Overall, then, I would say that the Journal story presents a more accurate picture of who’s spending big money. Throw in another $84 million from other big liberal unions, by the Journal‘s tally, and labor will spend at least $171 million. Which means that Democrats won’t be totally swamped by those conservative groups orchestrated by the likes of Karl Rove, Ed Gillespie and Haley Barbour. (By the Journal‘s tally, the top conservative groups clock in at $130 million–although that doesn’t count Barbour’s Republican Governors Association, which may outspend its Democratic equivalent by tens of millions of dollars in state house races nationwide.)

But there are some important caveats to note here. One is that Democrats say union spending totals can deliver less than meets the eye because so much of it involves member-to-member activity and get-out-the-vote efforts, important priorities to be sure, but not ones that serve the critical battle of the television airwaves. Some Democrats also consider union advertising less helpful than that of other outside groups with a purely partisan agenda because union priorities–say, opposing public employee layoffs–aren’t always an ideal fit for a Democratic candidate in a particular area.

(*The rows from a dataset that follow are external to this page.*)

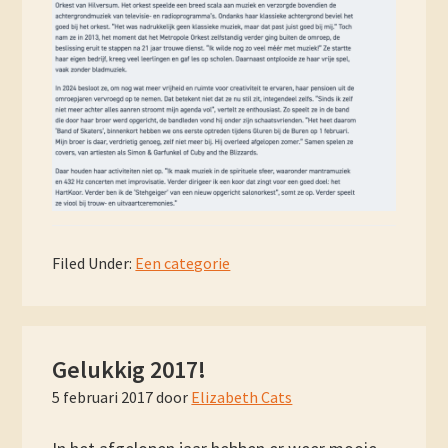
Filed Under:
Een categorie
Gelukkig 2017!
5 februari 2017
door
Elizabeth Cats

Finally, and most importantly, the real objection of campaign finance reformers about the conservative groups is that they are fueled by anonymous donations. It’s no secret where union money comes from: rank-and-file workers who pay modest annual dues. When you see an AFSCME ad, you know it’s not carrying water for one particular corporation or, say, a Texas housing mogul. When you see a Chamber of Commerce ad, you do know that it represents corporate money. But you don’t know whether it’s the product of 100 donations from mid-sized businesses or, perhaps a lone $5 million check from an energy or insurance company. And that’s the question at the core of the current debate about the avalanche of independent-group spending in this election: Does the public have the right to know where, exactly, the money is coming from?